Interestingly, children in the usual care group also showed clinically significant improvements in their arm and hand skills at the six-month mark, demonstrating improvements in reaching, grasping, crawling, and protective movements. However, parents in this group did not report the same level of improvement in their children’s everyday use of the affected limb.
“This research fills a knowledge gap,” said Sharon Ramey, Ph.D., study author, co-director of the Fralin Biomedical Research Institute Neuromotor Research Clinic, and professor at Virginia Tech Carilion School of Medicine. “Previously, parents and physicians relied on findings from a mixed group of mostly older children with cerebral palsy and hemiparesis to make treatment recommendations. however, these findings lacked sufficient data about benefits for this clinical population of infants and toddlers. Now, we confidently know that this treatment, at both dosages, was well-received, safe and produced measurable benefits.”

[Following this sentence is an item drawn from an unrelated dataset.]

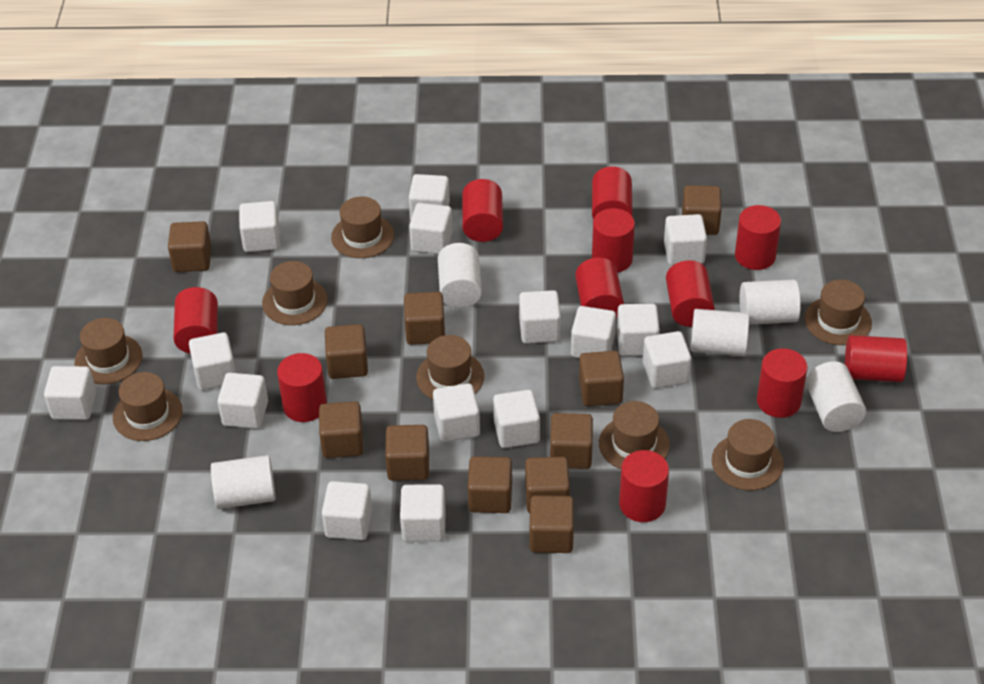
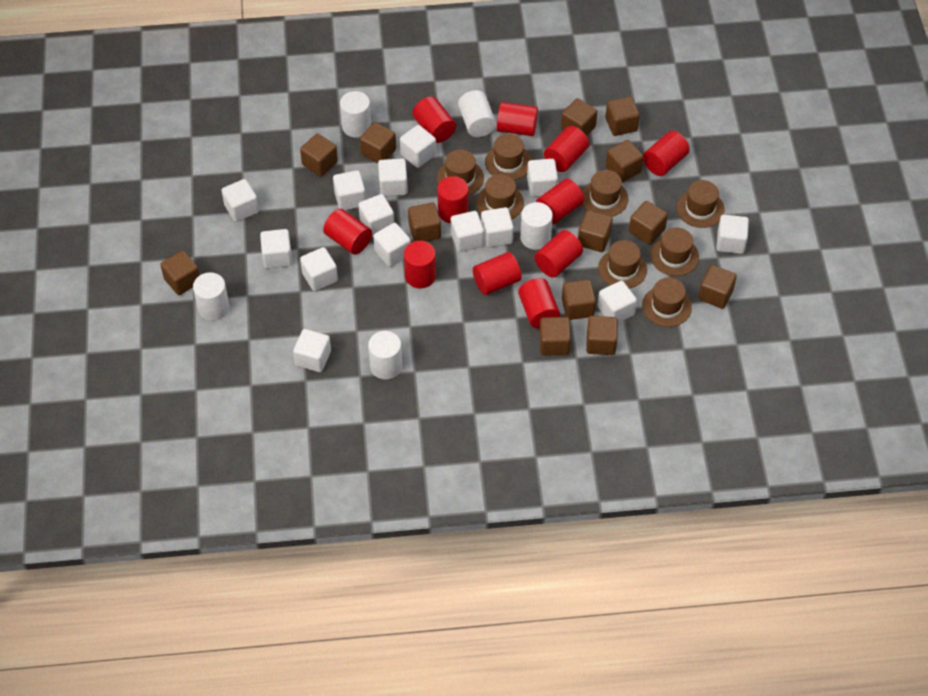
brown cube: [168,221,212,272] [319,401,364,458] [325,324,368,379] [385,425,429,481] [404,292,445,345] [468,456,512,513] [525,457,570,513] [530,495,574,553] [550,413,593,469] [579,351,624,406] [682,185,722,235] = 11 -> [161,250,200,295] [300,133,338,177] [360,122,396,163] [408,203,441,242] [539,317,571,355] [561,98,597,136] [562,280,596,320] [578,210,613,252] [586,316,618,355] [605,96,640,136] [606,140,643,182] [629,201,668,245] [698,265,737,309] = 13
white cube: [44,366,96,420] [189,332,236,390] [217,373,268,429] [239,201,280,252] [322,481,372,540] [400,484,446,542] [409,174,450,220] [409,203,453,254] [433,383,480,442] [493,390,540,448] [519,290,561,344] [571,306,616,358] [617,303,660,356] [643,331,691,388] [664,214,707,265] = 15 -> [221,179,259,222] [260,229,292,268] [293,329,331,372] [300,247,338,291] [333,170,366,210] [358,194,394,237] [373,223,411,267] [378,158,408,196] [400,125,436,168] [451,211,484,252] [481,207,514,247] [527,159,558,197] [598,281,637,323] [716,215,749,254] = 14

Researchers noted that the response to I-ACQUIRE therapy may vary among children with PAIS, and identifying which children are most likely to benefit from the treatment will be an important area for future research. They also emphasized the potential for greater recovery from early stroke than previously believed.
“We think the potential for an infant to recover from an early stroke far exceeds what was once considered a fairly grim prognosis,” Ramey said. “We repeatedly heard from parents that the many changes they saw in their children exceeded what they had been told was likely for their child. In turn, when they saw these improvements, they increased their own expectations for the future and their child’s likely success in participating in a wider range of age-typical activities at home and in the community.”
The study demonstrated the feasibility of conducting rigorous research in this population and the effectiveness of implementing the treatment plan with families and clinicians. However, the researchers acknowledged some limitations. The study sites were selected based on their interest and resources, which may not be representative of all locations where children with PAIS receive care. A small number of children were enrolled whose stroke diagnosis was not confirmed by independent specialists, reducing the final sample size to 167.
The trial involved 167 children, with roughly half being male, ranging in age from 8 to 36 months. Participants were randomly assigned to one of the three treatment groups. The high-dose I-ACQUIRE group received a total of 120 hours of therapist-delivered treatment, while the moderate-dose group received 60 hours. The usual care group received an average of 2.2 hours of weekly therapy, typically involving both occupational and physical therapy.
Parents of children in the usual care group were offered the opportunity to enroll their children in a delayed treatment study, receiving either moderate- or high-dose I-ACQUIRE therapy after the six-month assessment. The trial was overseen by a Data Safety and Monitoring Board and an independent medical monitor, with any adverse events carefully documented and addressed.